Intervention de Marie-Noëlle Lienemann

Réunion du 18 juillet 2017 à 21h45
Sécurité intérieure et lutte contre le terrorisme — Article 4

Photo de Marie-Noëlle LienemannMarie-Noëlle Lienemann :

Je reste convaincue qu’on prévoit une artillerie d’apparence lourde – puisqu’il faut remonter jusqu’au procureur de Paris – et qui bouge les principes de notre droit pour des cas minimes qui pourraient être traités différemment.

Des cas minimes, dis-je. En effet, j’ose espérer que ce n’est pas un simple signalement par note blanche ou une dénonciation de tel ou tel qui déclenchera une telle procédure !

Le seul cas qui peut à mon avis se produire est celui d’informations venant de l’étranger, dont on sait qu’elles sont aujourd’hui difficiles à convertir en preuves dans notre droit. Il faut, en pareil cas, poursuivre les investigations, et la perquisition n’est pas le seul moyen de le faire : si l’on a des suspicions à l’égard de certains individus, on peut chercher comment ils se procurent des armes, procéder à des filatures ou à d’autres formes de suivi, afin de vérifier si la dangerosité signalée par l’étranger est réelle sur le territoire national.

La procédure proposée sera, nous dit-on, plus efficace. Je ne le crois pas.

De surcroît, comme toujours dans ce genre de situations, on fait subir, pour des cas minimes, un glissement aux principes de notre droit ; et c’est ainsi que, de fil en aiguille, les principes glissent les uns après les autres…

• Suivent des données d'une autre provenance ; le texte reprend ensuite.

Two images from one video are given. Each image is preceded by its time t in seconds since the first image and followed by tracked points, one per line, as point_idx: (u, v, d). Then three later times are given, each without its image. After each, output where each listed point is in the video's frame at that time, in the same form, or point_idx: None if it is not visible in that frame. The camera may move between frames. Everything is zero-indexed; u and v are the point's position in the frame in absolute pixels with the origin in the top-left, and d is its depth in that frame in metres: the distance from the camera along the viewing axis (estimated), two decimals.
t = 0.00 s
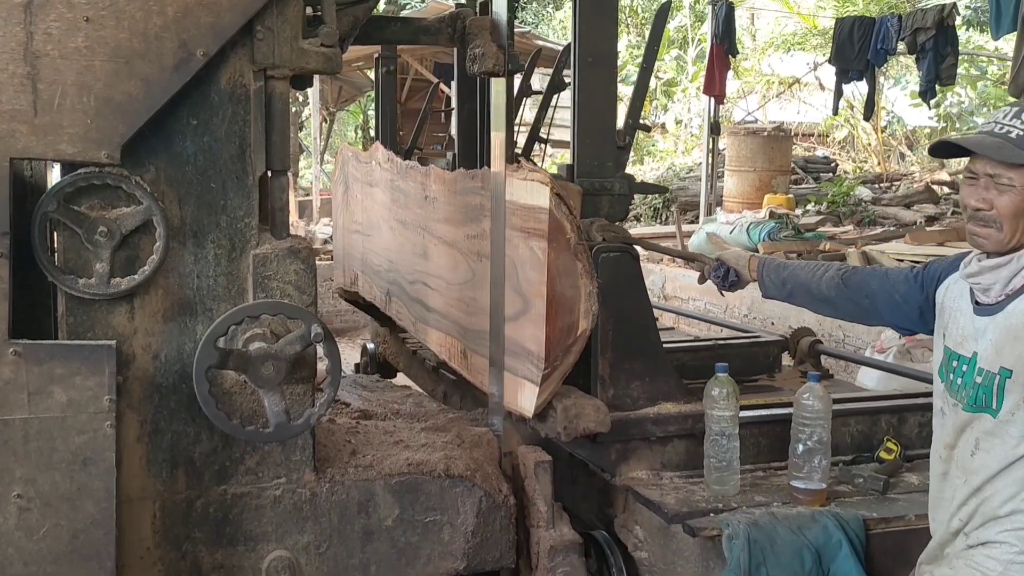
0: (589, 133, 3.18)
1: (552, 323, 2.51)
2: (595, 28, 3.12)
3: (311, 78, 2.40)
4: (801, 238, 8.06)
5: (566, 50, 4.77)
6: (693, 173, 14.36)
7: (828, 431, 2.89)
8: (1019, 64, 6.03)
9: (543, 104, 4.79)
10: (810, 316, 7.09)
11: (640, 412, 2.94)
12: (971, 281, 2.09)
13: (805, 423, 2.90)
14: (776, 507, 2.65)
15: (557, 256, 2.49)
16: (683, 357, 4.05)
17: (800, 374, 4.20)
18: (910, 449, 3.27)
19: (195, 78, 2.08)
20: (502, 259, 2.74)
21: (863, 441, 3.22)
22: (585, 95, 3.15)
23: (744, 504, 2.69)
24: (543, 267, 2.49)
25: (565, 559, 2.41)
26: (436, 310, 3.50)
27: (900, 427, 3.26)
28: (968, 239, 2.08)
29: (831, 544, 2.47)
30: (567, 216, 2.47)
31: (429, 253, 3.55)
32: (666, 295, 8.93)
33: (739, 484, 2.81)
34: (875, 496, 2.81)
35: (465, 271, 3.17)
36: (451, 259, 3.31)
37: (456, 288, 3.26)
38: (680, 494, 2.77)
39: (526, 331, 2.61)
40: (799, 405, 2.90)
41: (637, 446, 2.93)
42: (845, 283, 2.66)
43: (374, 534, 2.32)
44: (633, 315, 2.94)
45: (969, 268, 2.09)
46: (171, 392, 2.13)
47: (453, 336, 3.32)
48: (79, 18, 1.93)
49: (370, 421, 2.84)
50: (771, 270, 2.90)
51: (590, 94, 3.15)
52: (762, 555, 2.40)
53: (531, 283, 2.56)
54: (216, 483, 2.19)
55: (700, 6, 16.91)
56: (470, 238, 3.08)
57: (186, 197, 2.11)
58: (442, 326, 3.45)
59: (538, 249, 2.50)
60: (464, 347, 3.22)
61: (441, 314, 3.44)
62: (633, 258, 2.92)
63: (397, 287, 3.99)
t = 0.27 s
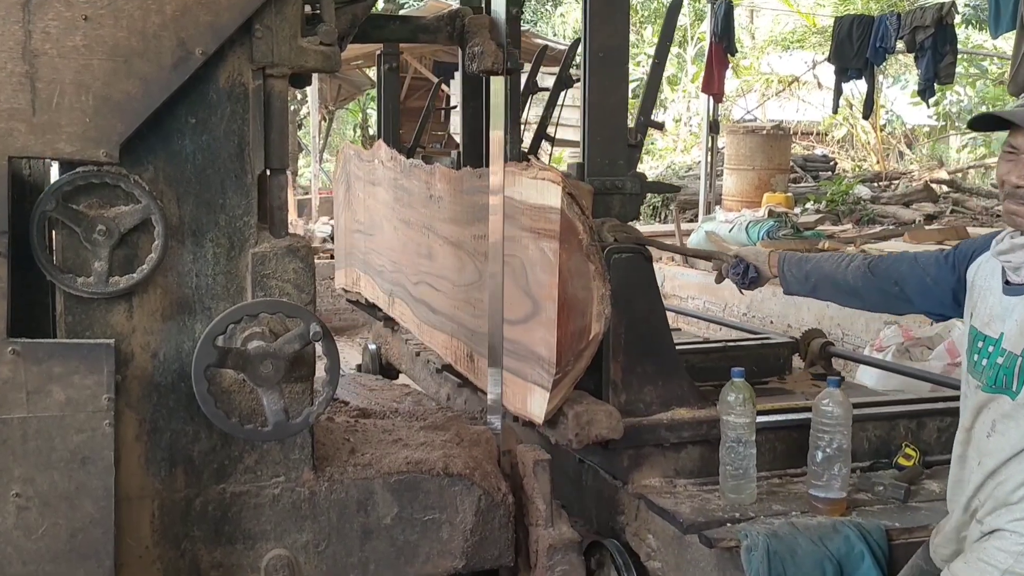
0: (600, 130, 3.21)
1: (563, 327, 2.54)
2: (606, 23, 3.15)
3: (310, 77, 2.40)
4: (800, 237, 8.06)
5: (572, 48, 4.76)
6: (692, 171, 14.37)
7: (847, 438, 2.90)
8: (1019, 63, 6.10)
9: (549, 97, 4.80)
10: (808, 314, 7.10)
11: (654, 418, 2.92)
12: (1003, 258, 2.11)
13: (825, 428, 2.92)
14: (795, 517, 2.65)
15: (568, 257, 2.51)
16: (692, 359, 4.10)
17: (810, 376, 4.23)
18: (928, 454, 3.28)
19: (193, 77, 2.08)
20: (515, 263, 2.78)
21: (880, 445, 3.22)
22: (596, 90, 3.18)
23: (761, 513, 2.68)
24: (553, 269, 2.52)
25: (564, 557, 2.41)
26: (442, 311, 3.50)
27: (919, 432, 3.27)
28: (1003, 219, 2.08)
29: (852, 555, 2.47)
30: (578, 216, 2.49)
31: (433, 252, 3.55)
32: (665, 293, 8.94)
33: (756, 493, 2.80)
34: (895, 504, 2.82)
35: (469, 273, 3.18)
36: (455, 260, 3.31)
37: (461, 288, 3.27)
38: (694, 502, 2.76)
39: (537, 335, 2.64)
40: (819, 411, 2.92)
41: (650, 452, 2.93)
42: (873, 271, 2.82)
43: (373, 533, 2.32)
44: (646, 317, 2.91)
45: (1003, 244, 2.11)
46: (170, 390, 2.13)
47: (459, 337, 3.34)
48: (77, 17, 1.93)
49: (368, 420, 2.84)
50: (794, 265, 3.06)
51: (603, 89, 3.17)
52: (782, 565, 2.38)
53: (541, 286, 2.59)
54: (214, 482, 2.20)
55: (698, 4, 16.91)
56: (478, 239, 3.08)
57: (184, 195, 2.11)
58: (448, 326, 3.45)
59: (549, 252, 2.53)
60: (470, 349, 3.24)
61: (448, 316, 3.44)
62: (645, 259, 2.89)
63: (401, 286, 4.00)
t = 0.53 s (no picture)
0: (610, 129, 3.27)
1: (576, 332, 2.50)
2: (616, 24, 3.18)
3: (309, 75, 2.39)
4: (799, 235, 8.06)
5: (579, 46, 4.75)
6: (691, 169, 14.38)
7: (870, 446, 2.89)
8: (1017, 61, 6.11)
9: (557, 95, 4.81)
10: (807, 313, 7.10)
11: (670, 424, 2.91)
12: None
13: (847, 437, 2.91)
14: (819, 529, 2.63)
15: (582, 260, 2.47)
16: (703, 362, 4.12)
17: (823, 379, 4.32)
18: (949, 461, 3.28)
19: (192, 75, 2.07)
20: (525, 264, 2.74)
21: (901, 453, 3.21)
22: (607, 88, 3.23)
23: (782, 524, 2.67)
24: (567, 272, 2.48)
25: (563, 556, 2.41)
26: (448, 312, 3.50)
27: (940, 438, 3.27)
28: None
29: (878, 568, 2.45)
30: (593, 217, 2.45)
31: (437, 252, 3.55)
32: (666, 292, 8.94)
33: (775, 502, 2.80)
34: (919, 514, 2.81)
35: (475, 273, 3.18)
36: (460, 260, 3.31)
37: (468, 291, 3.26)
38: (712, 512, 2.75)
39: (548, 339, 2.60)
40: (842, 419, 2.92)
41: (665, 460, 2.91)
42: (907, 270, 3.00)
43: (372, 531, 2.31)
44: (659, 319, 2.92)
45: None
46: (169, 389, 2.13)
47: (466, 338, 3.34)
48: (75, 15, 1.93)
49: (367, 418, 2.84)
50: (823, 267, 3.27)
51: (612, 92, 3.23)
52: None
53: (553, 288, 2.55)
54: (214, 480, 2.19)
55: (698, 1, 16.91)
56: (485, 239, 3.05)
57: (183, 194, 2.11)
58: (453, 327, 3.45)
59: (562, 254, 2.49)
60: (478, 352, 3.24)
61: (454, 318, 3.44)
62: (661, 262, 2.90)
63: (405, 286, 3.99)
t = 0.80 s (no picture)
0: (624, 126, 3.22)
1: (591, 337, 2.40)
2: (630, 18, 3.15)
3: (308, 74, 2.39)
4: (799, 234, 8.05)
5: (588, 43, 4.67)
6: (691, 168, 14.41)
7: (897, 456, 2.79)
8: (1019, 54, 6.15)
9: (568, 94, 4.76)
10: (806, 311, 7.10)
11: (686, 433, 2.86)
12: None
13: (874, 446, 2.82)
14: (844, 542, 2.57)
15: (598, 262, 2.38)
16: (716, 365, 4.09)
17: (836, 383, 4.39)
18: (974, 469, 3.25)
19: (191, 74, 2.07)
20: (537, 269, 2.65)
21: (924, 461, 3.18)
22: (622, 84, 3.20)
23: (806, 537, 2.61)
24: (583, 275, 2.39)
25: (562, 554, 2.41)
26: (453, 313, 3.49)
27: (964, 444, 3.25)
28: None
29: None
30: (609, 218, 2.37)
31: (441, 253, 3.55)
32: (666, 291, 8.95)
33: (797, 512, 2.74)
34: (947, 525, 2.76)
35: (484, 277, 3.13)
36: (466, 261, 3.30)
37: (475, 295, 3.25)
38: (732, 524, 2.69)
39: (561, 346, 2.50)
40: (867, 427, 2.83)
41: (682, 469, 2.86)
42: (942, 265, 3.06)
43: (371, 530, 2.32)
44: (675, 322, 2.88)
45: None
46: (168, 388, 2.13)
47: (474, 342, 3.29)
48: (75, 15, 1.93)
49: (366, 417, 2.84)
50: (850, 265, 3.26)
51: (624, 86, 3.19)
52: None
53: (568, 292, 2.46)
54: (214, 479, 2.20)
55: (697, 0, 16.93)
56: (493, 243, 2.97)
57: (182, 192, 2.11)
58: (459, 327, 3.44)
59: (578, 256, 2.40)
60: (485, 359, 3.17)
61: (462, 321, 3.41)
62: (679, 263, 2.86)
63: (410, 286, 3.99)
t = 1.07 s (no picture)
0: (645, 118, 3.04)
1: (610, 343, 2.34)
2: (646, 7, 2.99)
3: (308, 71, 2.38)
4: (800, 232, 8.04)
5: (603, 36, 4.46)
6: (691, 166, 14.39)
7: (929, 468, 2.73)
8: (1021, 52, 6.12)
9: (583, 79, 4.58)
10: (807, 310, 7.09)
11: (707, 441, 2.81)
12: None
13: (907, 457, 2.75)
14: (876, 560, 2.53)
15: (618, 265, 2.32)
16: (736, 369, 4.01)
17: (855, 388, 4.23)
18: (1003, 479, 3.23)
19: (190, 71, 2.06)
20: (557, 272, 2.60)
21: (953, 471, 3.17)
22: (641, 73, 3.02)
23: (834, 553, 2.59)
24: (602, 278, 2.34)
25: (562, 554, 2.40)
26: (457, 313, 3.48)
27: (993, 454, 3.23)
28: None
29: None
30: (629, 218, 2.31)
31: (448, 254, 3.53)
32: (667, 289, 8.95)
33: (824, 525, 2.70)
34: (980, 540, 2.75)
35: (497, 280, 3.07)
36: (475, 262, 3.28)
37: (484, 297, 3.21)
38: (756, 538, 2.66)
39: (581, 351, 2.45)
40: (899, 436, 2.75)
41: (703, 479, 2.81)
42: (973, 268, 3.06)
43: (370, 530, 2.31)
44: (698, 328, 2.80)
45: None
46: (166, 386, 2.12)
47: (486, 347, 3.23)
48: (73, 11, 1.91)
49: (365, 416, 2.83)
50: (879, 270, 3.28)
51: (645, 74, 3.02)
52: None
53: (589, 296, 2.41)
54: (213, 479, 2.19)
55: None
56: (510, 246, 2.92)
57: (181, 190, 2.10)
58: (468, 329, 3.41)
59: (597, 258, 2.35)
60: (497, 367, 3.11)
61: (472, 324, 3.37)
62: (699, 266, 2.79)
63: (416, 287, 3.97)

À mon tour je me référerai à Mme Delmas-Marty, dont chacun connaît l’autorité en matière juridique au niveau européen – ayant été députée européenne, je peux l’attester – : elle explique très bien le glissement des principes de responsabilité et de culpabilité vers celui de dangerosité. Si l’on commence à considérer que des personnes présentent une dangerosité potentielle justifiant des procédures spécifiques, on ouvre la voie à une transformation des principes de notre droit, à commencer par la présomption d’innocence. En effet, considérer une personne comme potentiellement dangereuse, sur un plan qui n’est pas celui de la culpabilité ni de la responsabilité, c’est mettre en cause le principe selon lequel on refuse de la tenir a priori pour coupable, et donc le principe de la présomption d’innocence.

Ce glissement est grave, pour des cas qui, je le répète, peuvent être traités différemment, si le danger est avéré.